▸ SELECTED PASSAGE
╔══

Coronary Artery Disease

The vessels that supply blood to your heart can become clogged with deposits known as plaque. This eventually leads to coronary artery disease, or atherosclerosis. Buildup of plaque in your blood vessels causes them to narrow, which prevents adequate blood circulation. This means that the organs that need oxygen and blood won’t receive an adequate supply, leading to chest pain, shortness of breath or even heart attacks.

Regular primary care plays an important role in disease prevention and overall wellness. If you do not have a primary care physician, we invite you to visit our Primary Care website to find quality care close to home.

Our doctors, clinicians and staff members are devoted to providing the best care possible, delivered with human touch. We call it Humancare. We are committed to treating each and every person we serve with dignity and respect. To schedule an appointment with a specialist of the Seton Heart Institute, please call toll-free 877-860-1141 or  request an appointment online.

Wellness & Prevention

Coronary artery disease can occur whenever the vessels that deliver blood throughout your body become diseased or damaged. This most commonly occurs from plaque buildup that causes your blood vessels to become narrow and rigid.

This disease does not appear quickly. The buildup of plaque in your arteries is a process that usually takes years. Because of this, coronary artery disease is a condition that is largely preventable with the right lifestyle changes:

  • Stop smoking: Nicotine in cigarettes constricts your blood vessels. The chemicals in cigarettes can also inflame the lining of the vessel walls, making them more prone to disease.

╚══

▸ WORK TASK A
Rewrite the coronary artery disease text from "Our doctors, clinicians" up to and including "an appointment online.", replacing "Humancare" with "Compassionate Care".
▸ WORK TASK B
According to the coronary artery disease text, what can happen when organs don't receive an adequate supply of oxygen and blood? List every one.
None of the material is needed for these tasks.

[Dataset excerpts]
╔══

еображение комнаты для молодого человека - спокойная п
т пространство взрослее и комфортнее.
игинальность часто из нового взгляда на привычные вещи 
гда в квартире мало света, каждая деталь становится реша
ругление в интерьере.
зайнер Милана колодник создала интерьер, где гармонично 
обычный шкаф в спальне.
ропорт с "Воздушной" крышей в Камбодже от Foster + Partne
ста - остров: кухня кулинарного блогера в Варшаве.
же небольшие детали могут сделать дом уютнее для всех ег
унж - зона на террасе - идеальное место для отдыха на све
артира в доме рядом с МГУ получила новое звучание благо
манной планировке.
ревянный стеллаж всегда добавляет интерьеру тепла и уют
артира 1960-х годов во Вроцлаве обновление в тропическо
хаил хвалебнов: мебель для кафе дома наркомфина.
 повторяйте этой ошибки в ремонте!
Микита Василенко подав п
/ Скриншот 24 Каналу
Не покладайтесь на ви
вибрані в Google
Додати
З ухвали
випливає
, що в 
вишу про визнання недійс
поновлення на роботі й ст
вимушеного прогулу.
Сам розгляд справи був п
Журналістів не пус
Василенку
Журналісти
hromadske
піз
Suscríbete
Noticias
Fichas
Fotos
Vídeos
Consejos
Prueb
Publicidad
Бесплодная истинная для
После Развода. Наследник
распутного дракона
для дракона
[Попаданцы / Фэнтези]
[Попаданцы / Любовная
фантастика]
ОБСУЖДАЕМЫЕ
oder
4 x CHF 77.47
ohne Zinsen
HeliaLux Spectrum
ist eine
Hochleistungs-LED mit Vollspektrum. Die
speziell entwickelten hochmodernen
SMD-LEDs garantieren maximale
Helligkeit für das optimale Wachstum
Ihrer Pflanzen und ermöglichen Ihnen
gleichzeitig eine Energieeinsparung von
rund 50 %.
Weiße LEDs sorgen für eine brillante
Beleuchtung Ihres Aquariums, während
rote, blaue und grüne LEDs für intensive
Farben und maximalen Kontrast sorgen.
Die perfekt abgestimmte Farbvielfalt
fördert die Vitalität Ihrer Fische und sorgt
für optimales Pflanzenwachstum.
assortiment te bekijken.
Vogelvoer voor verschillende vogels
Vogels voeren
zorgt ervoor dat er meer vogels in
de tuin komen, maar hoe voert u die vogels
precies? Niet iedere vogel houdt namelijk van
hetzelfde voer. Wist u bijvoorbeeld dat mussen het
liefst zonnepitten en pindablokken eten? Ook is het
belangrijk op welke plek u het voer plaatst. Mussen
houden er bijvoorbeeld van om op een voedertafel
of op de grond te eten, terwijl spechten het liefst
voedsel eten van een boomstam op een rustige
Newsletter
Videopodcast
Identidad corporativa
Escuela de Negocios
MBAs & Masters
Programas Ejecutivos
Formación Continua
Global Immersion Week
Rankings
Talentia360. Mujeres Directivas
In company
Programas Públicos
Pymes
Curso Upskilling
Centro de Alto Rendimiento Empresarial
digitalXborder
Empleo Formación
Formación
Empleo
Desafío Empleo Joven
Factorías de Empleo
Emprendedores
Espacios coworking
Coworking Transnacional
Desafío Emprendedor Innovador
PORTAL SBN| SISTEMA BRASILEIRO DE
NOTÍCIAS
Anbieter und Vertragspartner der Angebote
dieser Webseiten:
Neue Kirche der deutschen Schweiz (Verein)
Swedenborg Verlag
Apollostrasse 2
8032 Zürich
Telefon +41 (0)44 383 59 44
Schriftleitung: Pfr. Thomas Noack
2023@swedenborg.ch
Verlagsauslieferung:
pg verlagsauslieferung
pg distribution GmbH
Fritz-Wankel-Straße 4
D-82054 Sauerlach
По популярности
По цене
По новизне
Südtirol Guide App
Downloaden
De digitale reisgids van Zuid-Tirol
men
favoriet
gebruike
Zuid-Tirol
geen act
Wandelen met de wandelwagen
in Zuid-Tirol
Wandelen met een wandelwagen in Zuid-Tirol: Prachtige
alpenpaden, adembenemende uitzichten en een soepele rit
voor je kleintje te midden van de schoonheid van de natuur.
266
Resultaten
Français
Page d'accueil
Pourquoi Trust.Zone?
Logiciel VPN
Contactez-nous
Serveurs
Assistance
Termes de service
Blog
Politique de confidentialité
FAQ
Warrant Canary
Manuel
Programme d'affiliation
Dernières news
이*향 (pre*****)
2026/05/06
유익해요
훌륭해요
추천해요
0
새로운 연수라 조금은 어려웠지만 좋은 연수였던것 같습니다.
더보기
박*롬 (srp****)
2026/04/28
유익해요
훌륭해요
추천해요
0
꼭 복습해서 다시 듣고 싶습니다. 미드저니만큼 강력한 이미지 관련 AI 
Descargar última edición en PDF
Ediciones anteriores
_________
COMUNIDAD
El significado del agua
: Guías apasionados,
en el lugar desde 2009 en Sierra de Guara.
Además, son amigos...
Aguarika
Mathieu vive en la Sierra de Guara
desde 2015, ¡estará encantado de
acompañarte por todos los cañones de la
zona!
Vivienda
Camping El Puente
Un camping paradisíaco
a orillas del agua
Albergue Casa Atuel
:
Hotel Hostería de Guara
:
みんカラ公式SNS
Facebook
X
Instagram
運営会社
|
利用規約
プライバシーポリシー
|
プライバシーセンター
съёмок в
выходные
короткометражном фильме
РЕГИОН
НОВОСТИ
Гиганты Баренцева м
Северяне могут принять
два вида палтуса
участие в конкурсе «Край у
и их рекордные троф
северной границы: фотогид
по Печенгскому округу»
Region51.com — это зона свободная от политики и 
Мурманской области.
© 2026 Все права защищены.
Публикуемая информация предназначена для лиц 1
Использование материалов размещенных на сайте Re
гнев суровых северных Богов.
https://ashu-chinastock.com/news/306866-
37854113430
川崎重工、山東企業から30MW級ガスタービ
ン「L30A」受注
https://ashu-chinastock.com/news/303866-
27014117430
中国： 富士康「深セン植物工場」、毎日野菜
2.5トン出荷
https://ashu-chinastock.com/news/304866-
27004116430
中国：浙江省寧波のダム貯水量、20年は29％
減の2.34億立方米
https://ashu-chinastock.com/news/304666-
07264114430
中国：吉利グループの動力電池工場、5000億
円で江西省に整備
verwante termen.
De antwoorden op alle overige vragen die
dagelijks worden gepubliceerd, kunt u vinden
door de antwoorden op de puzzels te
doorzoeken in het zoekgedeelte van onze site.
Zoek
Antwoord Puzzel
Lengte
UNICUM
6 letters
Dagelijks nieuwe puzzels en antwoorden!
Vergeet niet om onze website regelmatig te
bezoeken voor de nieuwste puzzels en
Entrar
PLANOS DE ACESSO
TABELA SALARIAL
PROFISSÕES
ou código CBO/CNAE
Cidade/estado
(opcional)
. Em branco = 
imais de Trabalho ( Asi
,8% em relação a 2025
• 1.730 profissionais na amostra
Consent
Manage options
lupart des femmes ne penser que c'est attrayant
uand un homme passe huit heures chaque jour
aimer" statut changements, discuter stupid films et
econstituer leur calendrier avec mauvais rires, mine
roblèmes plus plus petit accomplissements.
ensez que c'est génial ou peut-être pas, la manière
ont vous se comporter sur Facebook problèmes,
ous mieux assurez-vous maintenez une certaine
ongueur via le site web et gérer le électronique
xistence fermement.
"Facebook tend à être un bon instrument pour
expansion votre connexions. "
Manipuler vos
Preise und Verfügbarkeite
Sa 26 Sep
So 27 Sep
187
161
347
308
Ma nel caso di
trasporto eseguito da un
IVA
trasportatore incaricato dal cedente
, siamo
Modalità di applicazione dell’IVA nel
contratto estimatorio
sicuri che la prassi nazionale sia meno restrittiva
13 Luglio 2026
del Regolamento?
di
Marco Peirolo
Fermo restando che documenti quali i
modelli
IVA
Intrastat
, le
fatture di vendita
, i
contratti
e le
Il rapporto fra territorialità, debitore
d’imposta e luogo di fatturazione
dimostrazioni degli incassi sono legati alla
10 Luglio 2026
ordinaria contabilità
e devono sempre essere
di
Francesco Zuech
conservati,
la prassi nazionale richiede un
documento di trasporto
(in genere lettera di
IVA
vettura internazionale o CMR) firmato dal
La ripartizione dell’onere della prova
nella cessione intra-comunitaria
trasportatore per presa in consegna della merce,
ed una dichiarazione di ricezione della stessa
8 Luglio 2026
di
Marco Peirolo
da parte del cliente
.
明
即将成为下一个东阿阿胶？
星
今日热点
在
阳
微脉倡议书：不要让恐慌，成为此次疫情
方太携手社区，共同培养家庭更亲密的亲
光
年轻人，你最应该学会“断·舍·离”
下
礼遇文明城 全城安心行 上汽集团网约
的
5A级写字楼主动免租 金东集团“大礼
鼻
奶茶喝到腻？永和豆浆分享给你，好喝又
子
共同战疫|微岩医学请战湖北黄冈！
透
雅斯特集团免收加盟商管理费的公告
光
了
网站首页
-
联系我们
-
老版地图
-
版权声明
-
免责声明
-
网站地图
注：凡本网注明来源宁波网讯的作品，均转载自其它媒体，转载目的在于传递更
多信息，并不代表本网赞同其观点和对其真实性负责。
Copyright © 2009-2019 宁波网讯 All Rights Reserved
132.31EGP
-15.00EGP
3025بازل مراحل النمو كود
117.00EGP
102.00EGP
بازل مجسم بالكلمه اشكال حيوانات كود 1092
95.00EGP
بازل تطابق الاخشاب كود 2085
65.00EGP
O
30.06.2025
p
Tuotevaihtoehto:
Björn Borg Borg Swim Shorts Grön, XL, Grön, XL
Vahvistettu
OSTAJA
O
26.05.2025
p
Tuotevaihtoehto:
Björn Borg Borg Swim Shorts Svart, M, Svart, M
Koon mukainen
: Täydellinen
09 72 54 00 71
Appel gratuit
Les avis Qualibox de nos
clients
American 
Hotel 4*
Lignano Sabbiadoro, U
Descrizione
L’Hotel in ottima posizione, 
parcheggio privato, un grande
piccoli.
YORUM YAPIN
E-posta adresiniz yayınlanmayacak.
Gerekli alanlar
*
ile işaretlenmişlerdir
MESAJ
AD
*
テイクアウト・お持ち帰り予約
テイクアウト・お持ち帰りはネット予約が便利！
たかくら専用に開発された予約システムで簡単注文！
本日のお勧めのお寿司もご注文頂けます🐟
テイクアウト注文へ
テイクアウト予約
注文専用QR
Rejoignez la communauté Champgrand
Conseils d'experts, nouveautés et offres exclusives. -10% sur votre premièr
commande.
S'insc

╚══

▸ RESPONSE AREA A
Our doctors, clinicians and staff members are devoted to providing the best care possible, delivered with human touch. We call it Compassionate Care. We are committed to treating each and every person we serve with dignity and respect. To schedule an appointment with a specialist of the Seton Heart Institute, please call toll-free 877-860-1141 or  request an appointment online.

▸ RESPONSE AREA B
- Chest pain
- Shortness of breath
- Heart attacks